> 1. 1st dimension is the number of the tetrahedra element. 5235 is the total
> number of the volume element. By what is 3898? Is it a number of the
> tetrahedra which are contains in boundary or is it a number of triangles on
> the surface?
It is the number of the entities of the region. If you integrate over a
whole volume domain, it's the number of elements. If you integrate over
a surface region, it's the number of faces.
Then, to save it for visualization, one usually wants to extend the data
over the whole mesh...
Yes, it is possible, Check the nodal_stress() function in
examples/linear_elasticity/its2D_3.py - it evaluates the stress in
quadrature points and then averages them into the mesh vertices. The key
function is FieldVariable.data_from_qp(). After that, the dofs can be
obtained by calling the variable instance.
To extend element-averaged data to all elements, use extend_cell_data().
# Integrals
integral_1 = {
'name' : 'i1',
'kind' : 's',
'order' : 2
}
def post_process(out, pb, state, extend = False):
flux = pb.evaluate('d_surface_flux.i1.Gamma(m.K, u)', mode = 'qp')
flux = extend_cell_data(flux, pb.domain, 'Gamma', is_surface = True)

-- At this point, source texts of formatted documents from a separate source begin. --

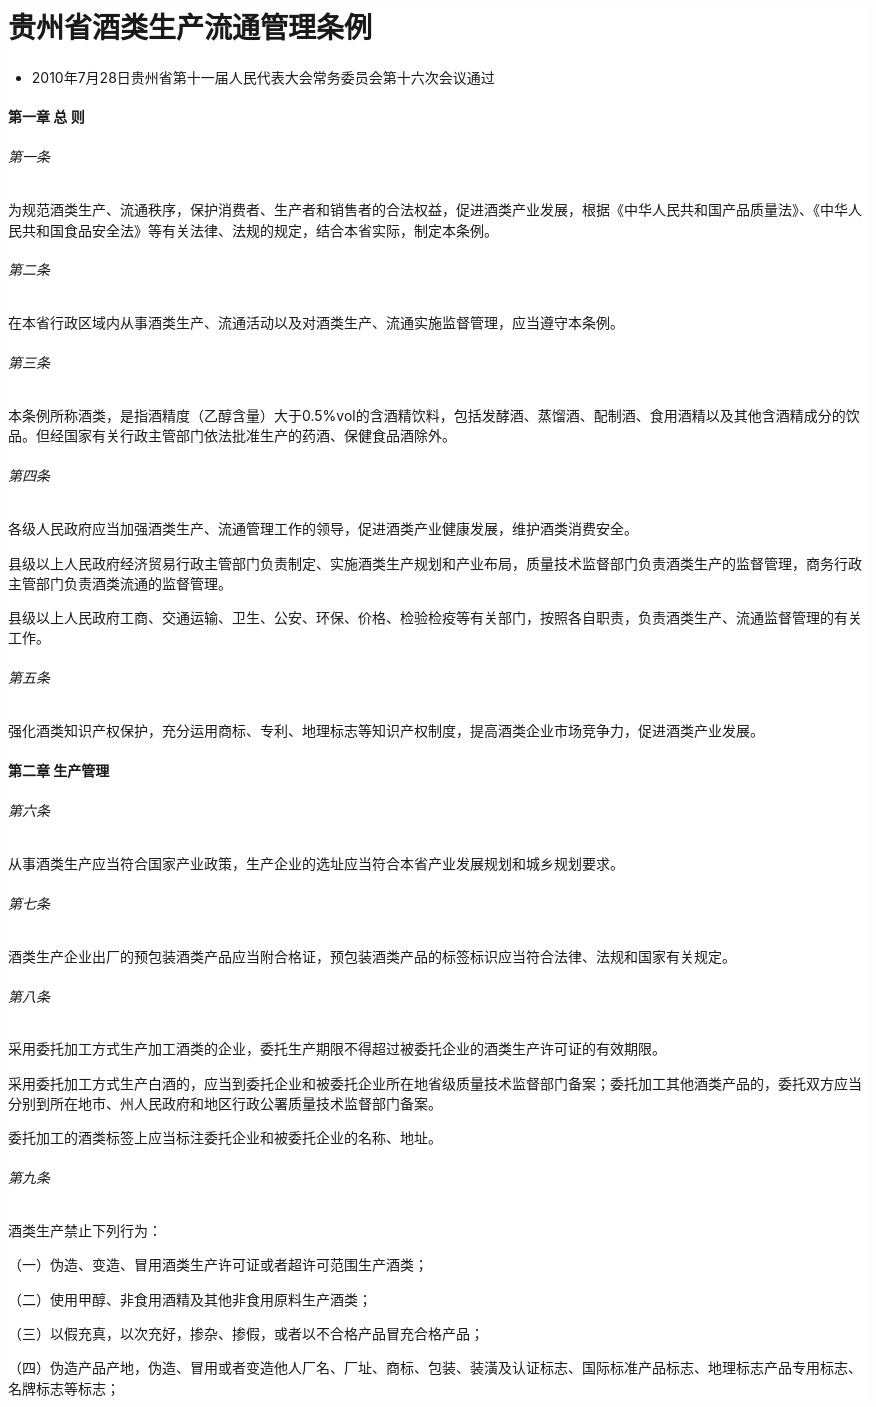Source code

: # 贵州省酒类生产流通管理条例

- 2010年7月28日贵州省第十一届人民代表大会常务委员会第十六次会议通过



#### 第一章 总 则

###### 第一条

为规范酒类生产、流通秩序，保护消费者、生产者和销售者的合法权益，促进酒类产业发展，根据《中华人民共和国产品质量法》、《中华人民共和国食品安全法》等有关法律、法规的规定，结合本省实际，制定本条例。

###### 第二条

在本省行政区域内从事酒类生产、流通活动以及对酒类生产、流通实施监督管理，应当遵守本条例。

###### 第三条

本条例所称酒类，是指酒精度（乙醇含量）大于0.5%vol的含酒精饮料，包括发酵酒、蒸馏酒、配制酒、食用酒精以及其他含酒精成分的饮品。但经国家有关行政主管部门依法批准生产的药酒、保健食品酒除外。

###### 第四条

各级人民政府应当加强酒类生产、流通管理工作的领导，促进酒类产业健康发展，维护酒类消费安全。

县级以上人民政府经济贸易行政主管部门负责制定、实施酒类生产规划和产业布局，质量技术监督部门负责酒类生产的监督管理，商务行政主管部门负责酒类流通的监督管理。

县级以上人民政府工商、交通运输、卫生、公安、环保、价格、检验检疫等有关部门，按照各自职责，负责酒类生产、流通监督管理的有关工作。

###### 第五条

强化酒类知识产权保护，充分运用商标、专利、地理标志等知识产权制度，提高酒类企业市场竞争力，促进酒类产业发展。

#### 第二章 生产管理

###### 第六条

从事酒类生产应当符合国家产业政策，生产企业的选址应当符合本省产业发展规划和城乡规划要求。

###### 第七条

酒类生产企业出厂的预包装酒类产品应当附合格证，预包装酒类产品的标签标识应当符合法律、法规和国家有关规定。

###### 第八条

采用委托加工方式生产加工酒类的企业，委托生产期限不得超过被委托企业的酒类生产许可证的有效期限。

采用委托加工方式生产白酒的，应当到委托企业和被委托企业所在地省级质量技术监督部门备案；委托加工其他酒类产品的，委托双方应当分别到所在地市、州人民政府和地区行政公署质量技术监督部门备案。

委托加工的酒类标签上应当标注委托企业和被委托企业的名称、地址。

###### 第九条

酒类生产禁止下列行为：

（一）伪造、变造、冒用酒类生产许可证或者超许可范围生产酒类；

（二）使用甲醇、非食用酒精及其他非食用原料生产酒类；

（三）以假充真，以次充好，掺杂、掺假，或者以不合格产品冒充合格产品；

（四）伪造产品产地，伪造、冒用或者变造他人厂名、厂址、商标、包装、装潢及认证标志、国际标准产品标志、地理标志产品专用标志、名牌标志等标志；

flux_field = Field('flux', np.float64, (1,), pb.domain.regions['Omega'])
flux_var = FieldVariable('flux', 'parameter', flux_field, 1, primary_var_name='(set-to-None)')
flux_var.data_from_qp(flux, pb.integrals['i1'])
It seems that the flux shape should be (5235, 4, 1, 1) (4 quadrature
points). So you should use a volume integral in data_from_qp(), that you
use in solving the problem, as extend_cell_data() returns the flux in
the volume elements (averaged from the surface).
This is probably not
optimal for surface terms (a better way would be to directly average the
face data to face vertices), but it is how things are now.